Bodos to intensify statehood movement

ABSU wants Centre to immediately initiate a political dialogue

March 03, 2012 01:32 am | Updated 01:32 am IST - Guwahati:

Members of the All Bodo Students' Union participate in a rally organised to observe 25 years of Bodoland movement at Amingaon in Guwahati on Friday.

Members of the All Bodo Students' Union participate in a rally organised to observe 25 years of Bodoland movement at Amingaon in Guwahati on Friday.

Thousands of Bodo people, who assembled on Friday at Amingaon in lower Assam's Kamrup district to attend a mass rally under the banner of the All Bodo Students' Union (ABSU), vowed to intensify their struggle for the creation of a separate State of Bodoland, to be carved out of Assam.

The rally marked the completion of 25 years of the statehood movement spearheaded by the apex student body of the Bodos, the largest plains tribe of Assam.

Addressing the gathering, ABSU president Pramod Boro demanded that the Centre immediately initiate a political dialogue on the issue. He pointed out that after the statehood movement was revived in 1996, the Centre had told Bodo leaders that it had no policy to create new States.
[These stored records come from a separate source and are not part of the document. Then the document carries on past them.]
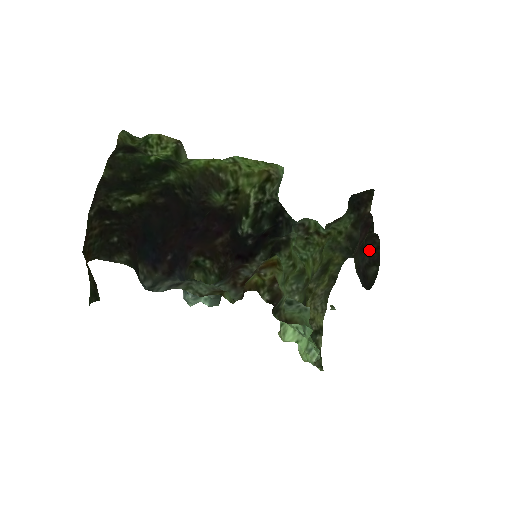
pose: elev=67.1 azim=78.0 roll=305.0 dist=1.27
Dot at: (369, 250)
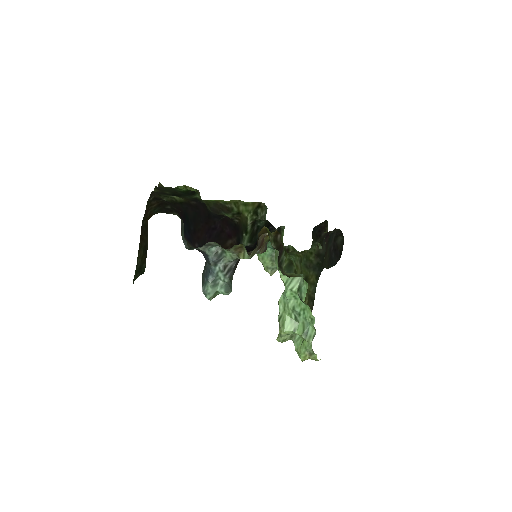
Dot at: (334, 231)
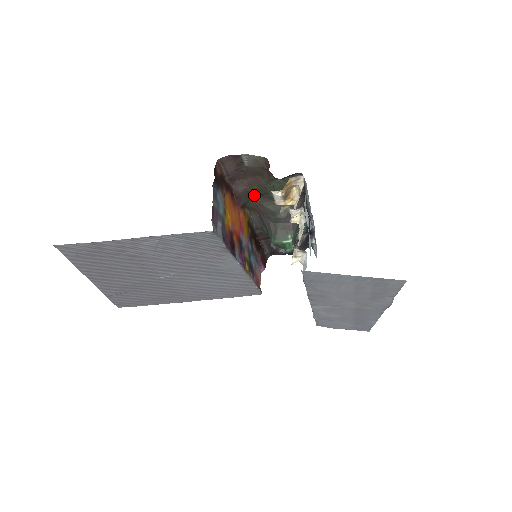
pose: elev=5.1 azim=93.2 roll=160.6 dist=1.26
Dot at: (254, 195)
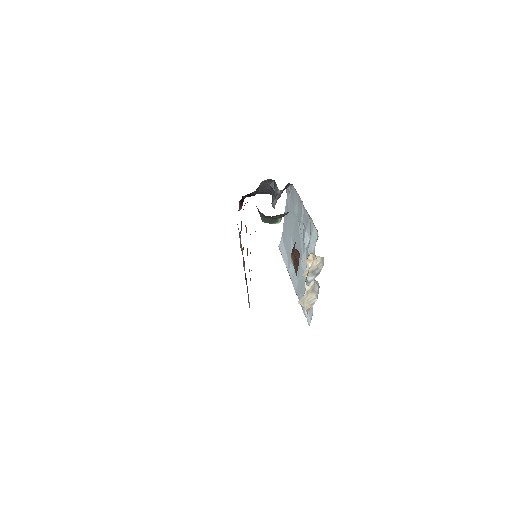
Dot at: occluded
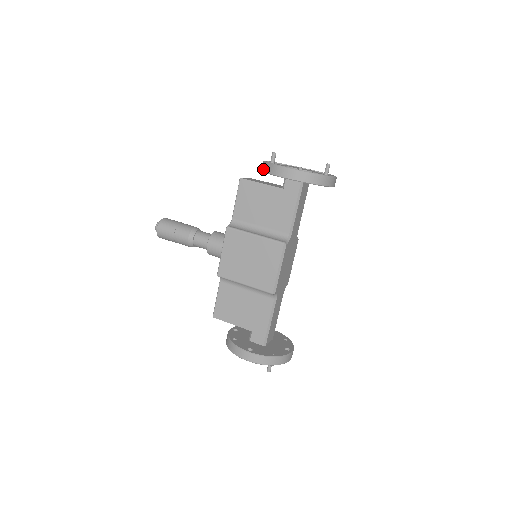
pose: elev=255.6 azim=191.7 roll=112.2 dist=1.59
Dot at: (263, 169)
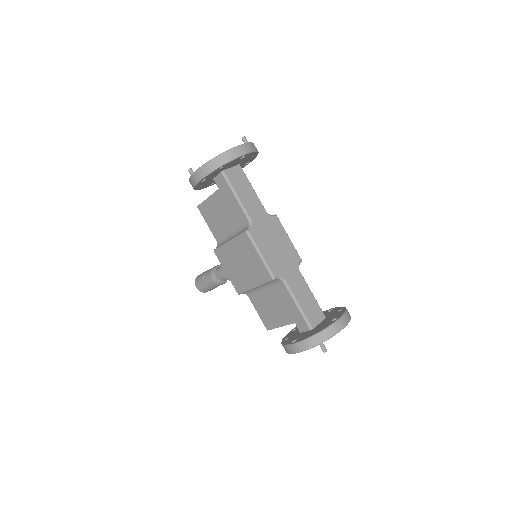
Dot at: occluded
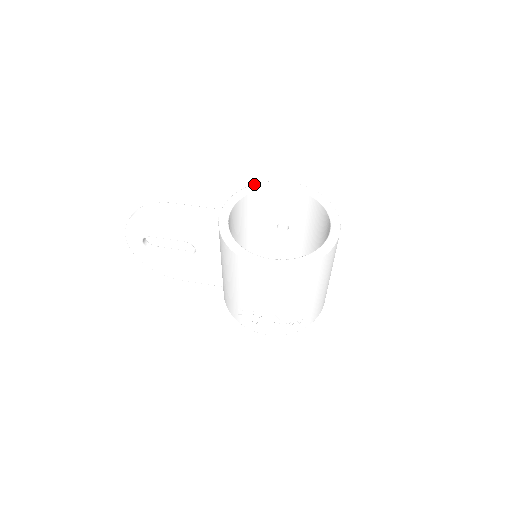
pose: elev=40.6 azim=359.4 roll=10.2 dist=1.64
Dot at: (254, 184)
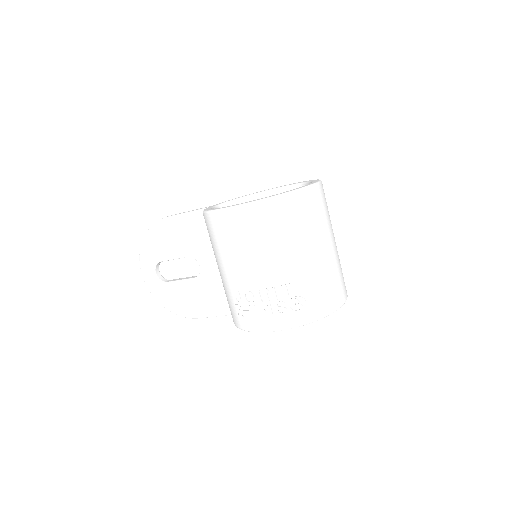
Dot at: (249, 194)
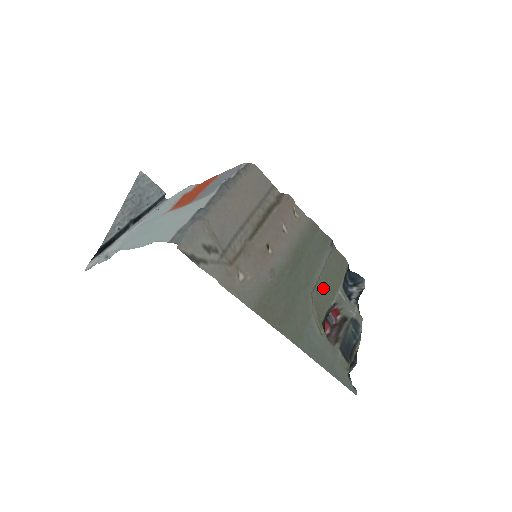
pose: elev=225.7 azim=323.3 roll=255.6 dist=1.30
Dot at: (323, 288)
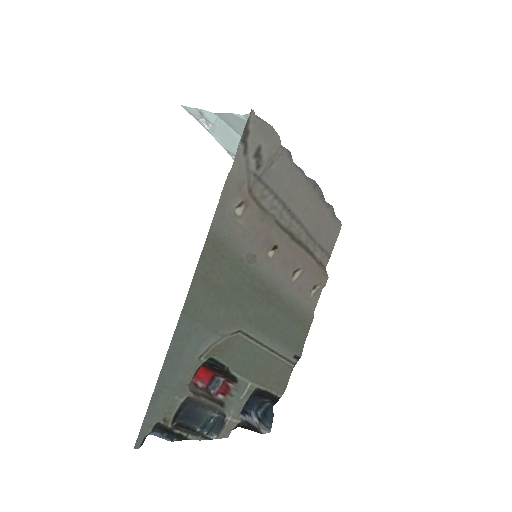
Dot at: (249, 353)
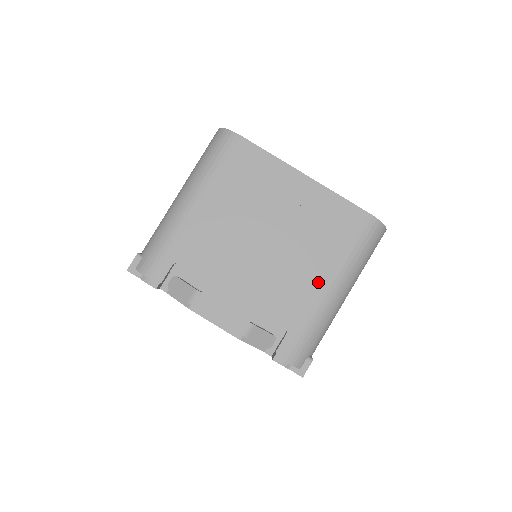
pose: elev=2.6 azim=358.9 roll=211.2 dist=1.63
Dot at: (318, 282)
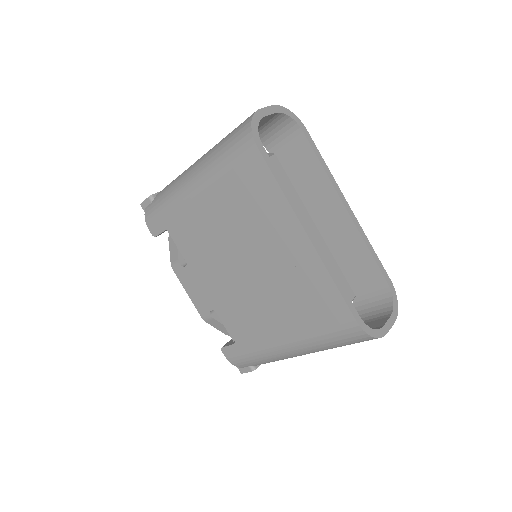
Dot at: (275, 333)
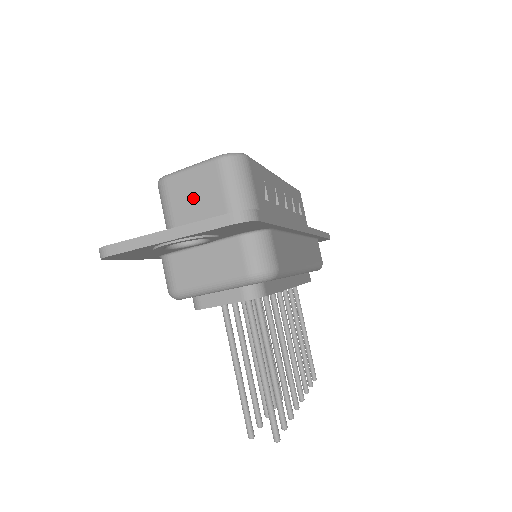
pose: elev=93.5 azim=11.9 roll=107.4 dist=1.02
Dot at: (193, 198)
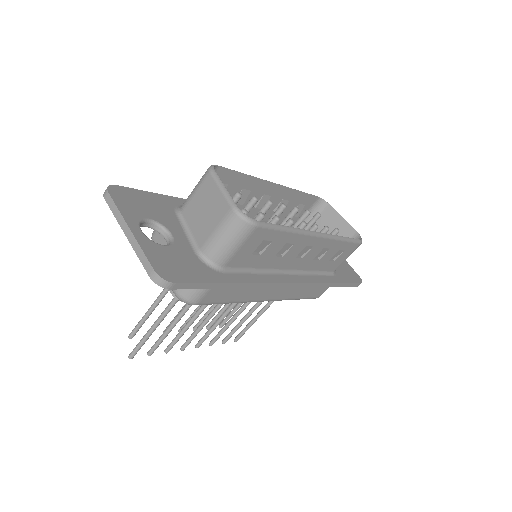
Dot at: (205, 207)
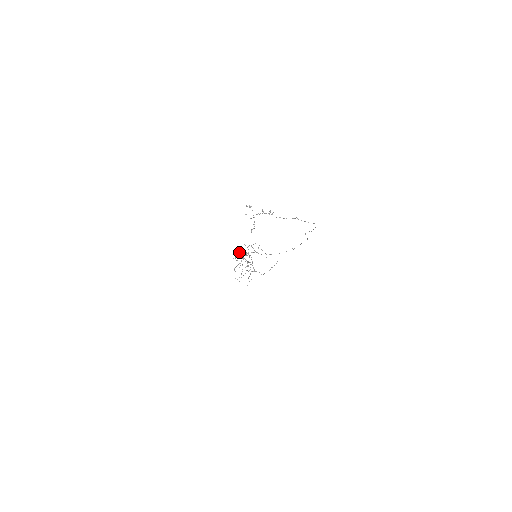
“However, in 2000, the government created three new States, while turning down the demand for a separate Bodoland. Again, at the time of signing the second Bodo Accord, the Centre told the Bodoland Liberation Tigers leaders that it had no policy to create a new State and hence an arrangement under the amended provisions of the Sixth Schedule had to be accepted in lieu of statehood. If the Government of India creates a new State of Telangana by denying the long standing demand for Bodoland, it would be unjust to the aboriginal Bodo people. Therefore, we urge the Government of India to create Bodoland in line with the creation of any new State in the country,” Mr. Boro said.
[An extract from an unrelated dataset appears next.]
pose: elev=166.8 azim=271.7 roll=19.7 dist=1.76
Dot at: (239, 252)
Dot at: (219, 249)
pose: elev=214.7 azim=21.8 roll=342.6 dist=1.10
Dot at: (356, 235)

“Bodoland is our birth right; we are determined to achieve it at any cost. We have lost thousands of lives fighting for it, so there is no question of discontinuing the movement. We are ready for a do-or-die situation; thousands were killed in the last movement by the State Police and other forces of Assam, lakhs of Bodos are ready to die for the cause of Bodoland again. Now it is up to the Centre to either create Bodoland or take our lives.”

The rallyists carried placards reading “Divide Assam 50:50,” “No Bodoland, No Rest.”

The ABSU leaders also said that the stand taken by the Assam government that the State cannot be further divided has no “logic or meaning.”

“Assam must be divided today or tomorrow to ensure tribal rights as once this land belonged to the tribals of Bodo origin and other ethnic groups,” the student body insisted.

It was on this day in 1987 that the ABSU, under the leadership of ‘Bodofa' (Father of the Bodos) late Upendra Nath Brahma, formally declared the statehood movement.

The six year-long vigorous Bodoland movement culminated in the signing of the first tripartite Bodo Accord on February 20, 1993 among the ABSU, Centre and the Assam government, paving the way for the creation of the erstwhile Bodoland Autonomous Council (BAC) and the suspension of the statehood movement. The ABSU revived the movement in 1996 on the ground that the BAC had failed to fulfil the aspirations of the Bodos.

Meanwhile, the erstwhile militant outfit BLT launched an armed struggle for statehood. On February 10, 2003 the second tripartite Bodo Accord was signed by the BLT with the Centre and the Assam government. The existing Bodoland Territorial Council (BTC) was created under amended provision of the Sixth Schedule and the ABSU suspended the movement.

However, on March 2, 2010, the student body decided to revive the movement accusing the BTC of again failing to meet the hopes of the Bodos and charging the Assam government with not protecting their identity, culture and language.